Не успела об этом подумать, как Давенпорт сделал шаг вперед и
спросил низким, лишенным эмоций голосом:
— Как ты себя чувствуешь, Изабелла?
— Неплохо, только вот ноги…
Я вздохнула, а опекун кивнул и сказал:
— Да, Штерн предупредил, что ты не можешь ходить, и ничего не
помнишь.
Мне достался острый внимательный взгляд, от которого захотелось
поежиться.
— Увы. Как ни старалась, я не смогла вспомнить ни вас, ни свое
прошлое, ни тетушку.
Я снова вздохнула, опустила голову, скрывая отсутствие таких
необходимых в этот момент слез, и судорожно стиснула руки.

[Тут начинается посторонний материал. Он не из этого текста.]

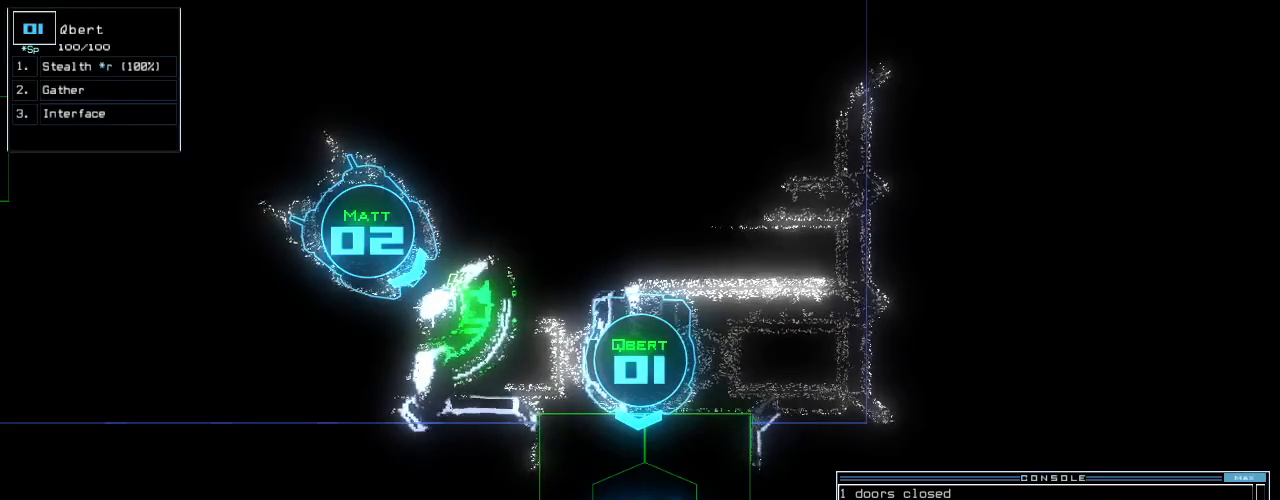
{"keys": ["s"], "events": [[460, "s", "down"]]}
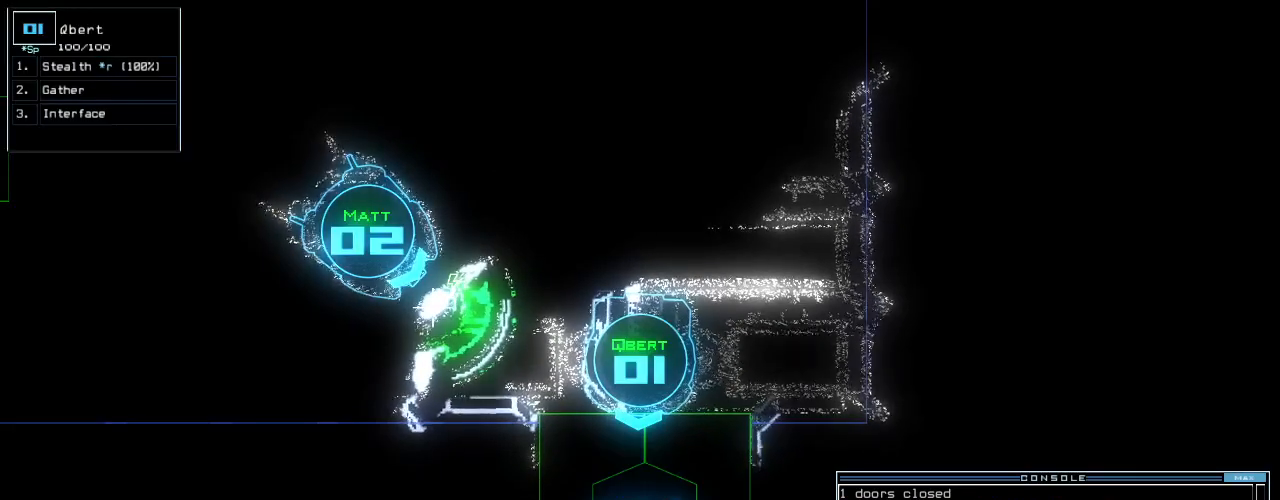
{"keys": [], "events": [[20, "t", "down"], [60, "s", "up"], [100, "t", "up"], [180, "semicolon", "down"], [280, "d", "down"], [280, "semicolon", "up"], [360, "d", "up"]]}
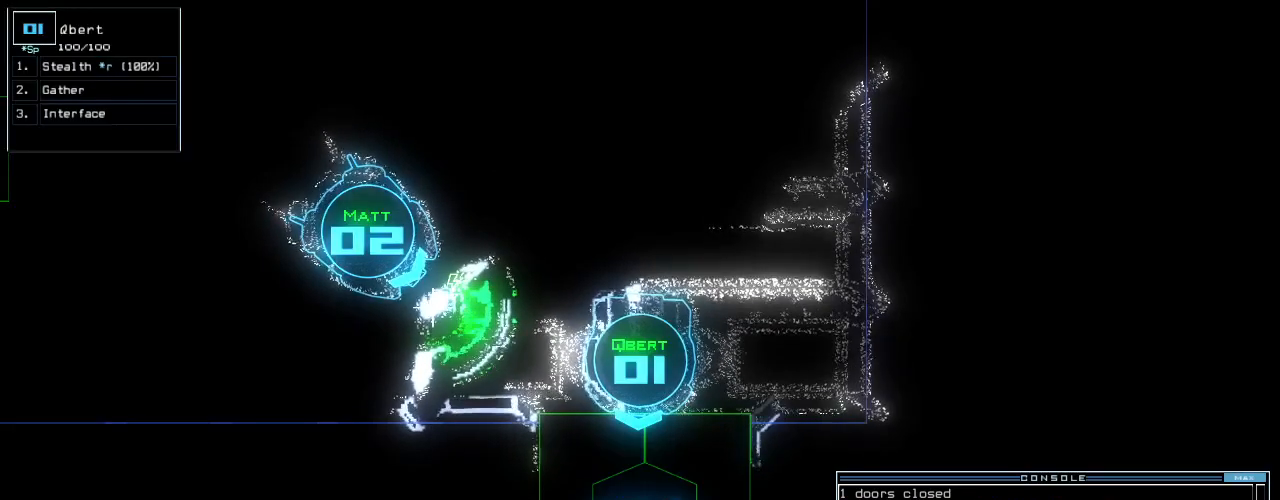
{"keys": [], "events": [[20, "1", "down"], [60, "1", "up"], [120, "1", "down"], [200, "1", "up"]]}
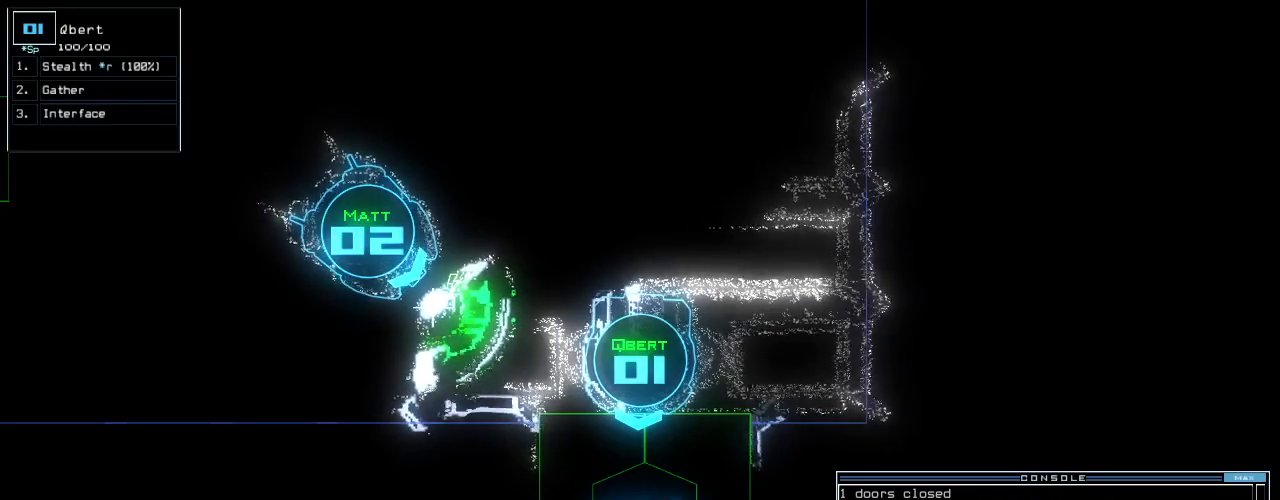
{"keys": ["up"], "events": [[240, "return", "down"], [300, "return", "up"], [440, "up", "down"]]}
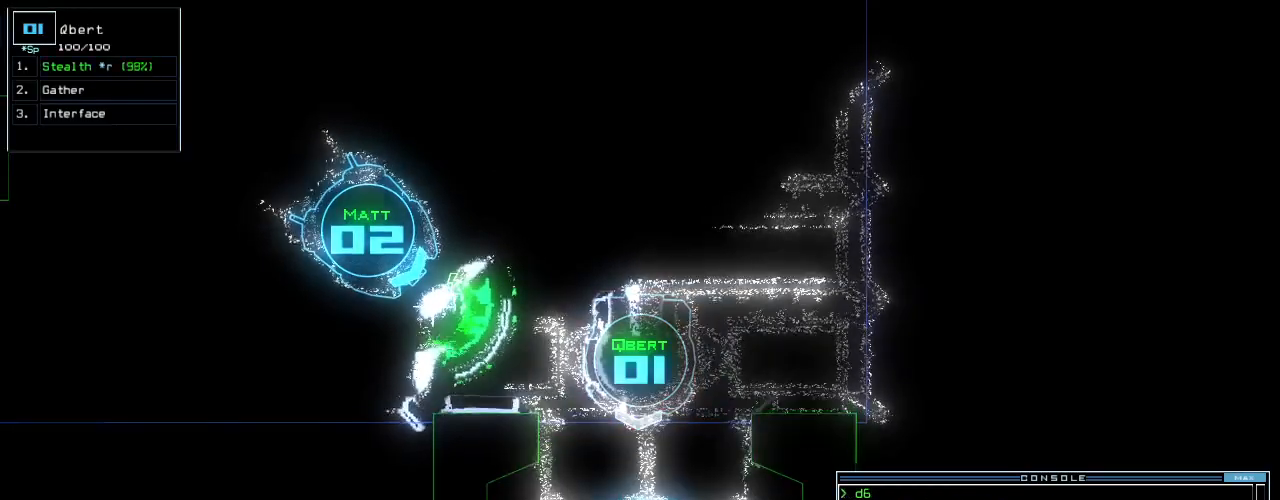
{"keys": ["c", "down"], "events": [[180, "up", "up"], [260, "down", "down"], [360, "c", "down"], [440, "c", "up"], [460, "c", "down"]]}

— Это так… Так страшно, — всхлипнула дрожащим голосом, но тут же
засомневалась, а не переигрываю ли я? Что, если Белла не была
склонна к слезам? Да нет, вряд ли. С ее внешностью нежного
тепличного цветочка она наверняка легко могла заплакать от страха,
обиды или несправедливости.
— Ну, полно, полно, Белла, — в голосе Давенпорта послышались
более человечные нотки. — Перестань. Ты обязательно
поправишься.
— Вы уверены?
Опекун выглядел уже не таким замороженным. И в глазах эмоции
появились, вот только я не смогла разобрать, какие.
— Разумеется, — кивнул Давенпорт и достал из нагрудного кармана
золотые часы. — Доктор Штерн сказал, что это всего лишь вопрос
времени.
На бледном лице застыло странное выражение. Похоже, лорд пытался
ободряюще мне улыбнуться, но не слишком хорошо знал, как это
делается.
— Значит, ног ты не чувствуешь? — оставив неудавшуюся попытку,
спросил опекун, и уточнил: — До пояса?
— Почти.
— Что это значит?
Давенпорт прищурился.
— Ниже колен вообще ничего, выше — иногда что-то ощущаю, правда,
двигаться особо не могу.
— Ты позволишь?
Опекун убрал часы в карман, подошел ближе и также, как недавно
доктор Штерн, медленно провел рукой над моими укрытыми покрывалом
ногами. На его длинном лице появилось странно задумчивое выражение.
Казалось, Давенпорт к чему-то прислушивается. Время шло, в комнате
царила тишина, нарушаемая лишь тихим треском дров в камине, а
опекун все молчал, застыв надо мной неподвижным изваянием.